In a Dec. 18 memo, President Trump directed the Pentagon to establish a U.S. Space Command as a Unified Combatant Command. “In consultation with the Secretary of Defense and the Chairman of the Joint Chiefs of Staff, I direct the establishment, consistent with United States law, of United States Space Command as a functional Unified Combatant Command. I also direct the Secretary of Defense to recommend officers for my nomination and Senate confirmation as Commander and Deputy Commander of the new United States Space Command.” the memo said.
According to a CNN report, Vice President Mike Pence will stop by the Pentagon this week to discuss the space reorganization.
With regard to the proposal for standing up a Space Force as a separate military branch, “We’re on final approach,” Deputy Defense Secretary Patrick Shanahan said Thursday.
The proposal will have to get the green light from the White House before it is submitted to the House and Senate Armed Services Committees. Along with the legislative proposal, the Pentagon will have to request funding for the new branch in the fiscal year 2020 budget.
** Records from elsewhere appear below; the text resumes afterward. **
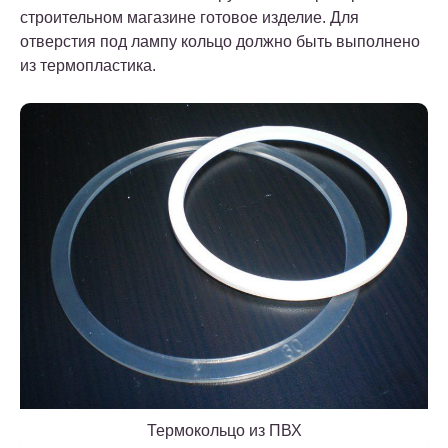
строительном магазине готовое изделие. Для
отверстия под лампу кольцо должно быть выполнено
из термопластика.
Термокольцо из ПВХ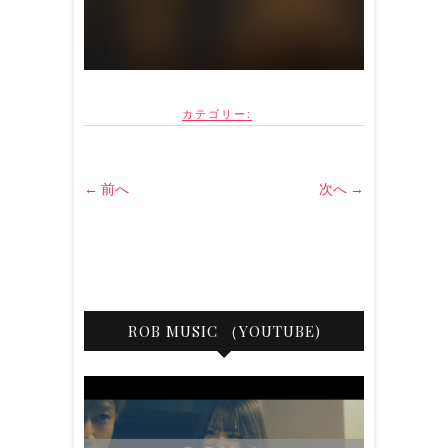
カテゴリー:
← 前へ
次へ →
ROB MUSIC （YOUTUBE)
HOW WILL THE SPACE FORCE BE ORGANIZED? That is likely to be the major sticking point. If the Space Force is set up under the existing Department of the Air Force, the cost would be lower than organizing it under a separate department. “There were two primary options,” said Shanahan. “We’re now down to one option.”
He said he could not disclose what option is in the proposal until the coordination process is completed. According to sources, DoD would favor organizing the Space Force under the structure of an existing department to keep bureaucratic bloat to a minimum.
GRIFFIN TURNS TO DARPA TO RECOMMEND WAY AHEAD ON SPACE DEVELOPMENT AGENCY Undersecretary of Defense for Research and Engineering Mike Griffin directed Fred Kennedy, director of DARPA’s Tactical Technology Office, to lead a study team and come up with recommendations for the implementation of the Space Development Agency. Griffin, in a Dec. 6 memo, gave Kennedy 45 to 60 days to complete the study, with an interim report due to Deputy Defense Secretary Shanahan by Jan. 5.
WHY KENNEDY WAS SELECTED The decision to assign this task to Kennedy is not surprising given his space expertise and track record attracting commercial space companies to defense programs. Like Griffin, Kennedy has been a longtime critic of the DoD culture that favors exquisite satellites that take decades to develop and cost far more than products available in the open market. In the tasking memo, Griffin said he expects the study team to “focus on the requirements for a low earth orbit communications transport layer.” DARPA has been a champion of nontraditional approaches to making space systems more resilient by using small satellites in large numbers.
A DARPA spokesman said the makeup of the team that will be working with Kennedy on the study is not yet known. The spokesman said the study should not be characterized as a DARPA project because the study team may include others outside the agency. The project was assigned to Kennedy based on his “unique commercial and government space expertise.”